More IDNA roundtrippability issues
Here are a few more issues (from @valenting in https://github.com/whatwg/url/issues/603#issuecomment-1462034815). We need to sort out whose fault this is: the spec or the whatwg-url implementation. (I've also included a few additional examples to defeat ASCII-only fast path in Chrome.)
| input | whatwg-url | Chrome | WebKit | Live URL Viewer |
|---|---|---|---|---|
| http://a.xn--xn-----/ | http://a.xn----/ | http://a.xn--xn-----/ | error | link |
| http://é.xn--xn-----/ | http://xn--9ca.xn----/ | error | error | link |
| http://a.xn----/ | http://a.-/ | http://a.xn----/ | error | link |
| http://é.xn----/ | http://xn--9ca.-/ | error | error | link |
| http://a.xn--/ | http://a./ | http://a.xn----/ | error | link |
| http://é.xn--/ | http://xn--9ca./ | error | error | link |
Without digging too deep, it seems like Punycode-decoding all of these labels result in an all-ASCII label, that should never have been Punycode-encoded in the first place. However, RFC 3492 says the following:
Using hyphen-minus as the delimiter implies that the encoded string can end with a hyphen-minus only if the Unicode string consists entirely of basic code points, but IDNA forbids such strings from being encoded.

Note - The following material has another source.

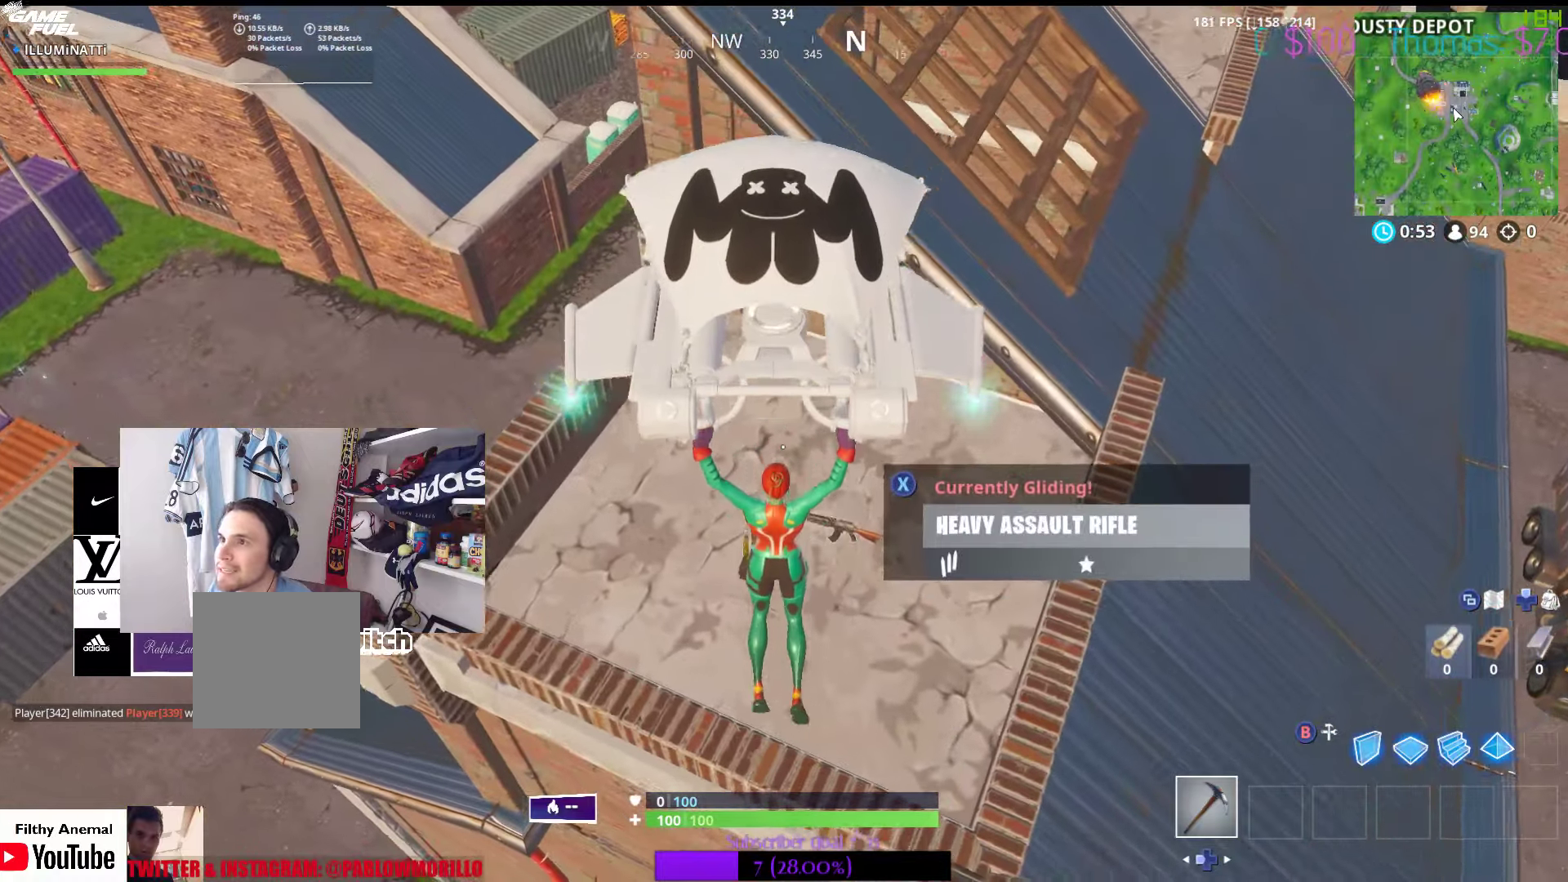
{"buttons": ["X"], "left_stick": "up", "right_stick": "center", "events": [[67, "X", "down"], [134, "X", "up"], [250, "X", "down"], [317, "X", "up"], [334, "left_stick", "up"], [417, "X", "down"]]}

I'm not yet sure where in IDNA this requirement is set, but if Unicode IDNA included this requirement then that'd probably solve this issue.
Update: Indeed, IDNA2003's ToUnicode (https://www.rfc-editor.org/rfc/rfc3490#section-4.2) includes:
Verify that the sequence begins with the ACE prefix, and save a copy of the sequence.
Remove the ACE prefix.
Decode the sequence using the decoding algorithm in [PUNYCODE] and fail if there is an error. Save a copy of the result of this step.
Apply ToASCII.
Verify that the result of step 6 matches the saved copy from step 3, using a case-insensitive ASCII comparison.
Basically, it includes roundtrippability test as part of the ToUnicode algorithm. This test is absent from UTS 46's ToUnicode and processing steps.
Update 2: IDNA2008's Domain Name Lookup Protocol (https://www.rfc-editor.org/rfc/rfc5891.html#section-5) has the same roundtrippability test. Section 5.3 has:
If the input to this procedure appears to be an A-label (i.e., it starts in "xn--", interpreted case-insensitively), the lookup application MAY attempt to convert it to a U-label … If the label is converted to Unicode (i.e., to U-label form) using the Punycode decoding algorithm, then the processing specified in [the following] two sections MUST be performed, and the label MUST be rejected if the resulting label is not identical to the original.
The following two sections would basically validate the U-label, and then convert the U-label back into an A-label using Punycode. So this test is essentially equivalent to the IDNA2003 version.
AFAIK WebKit uses the ICU library for IDNA. In ICU a check is added to report failure on xn-- and xn--ASCII- labels after the "If the label starts with “xn--”" step. This check hasn't been added to UTS 46 standard yet. More info here:
- https://github.com/unicode-org/icu/pull/1234
- https://unicode-org.atlassian.net/browse/ICU-21030
This explains, why these tests return an error in the WebKit, but success in the whatwg-url.
Interesting, per comments on the second issue @markusicu already submitted feedback for this, but it apparently hasn't been processed yet? @macchiati do you happen to know if that feedback is still pending or did it get lost?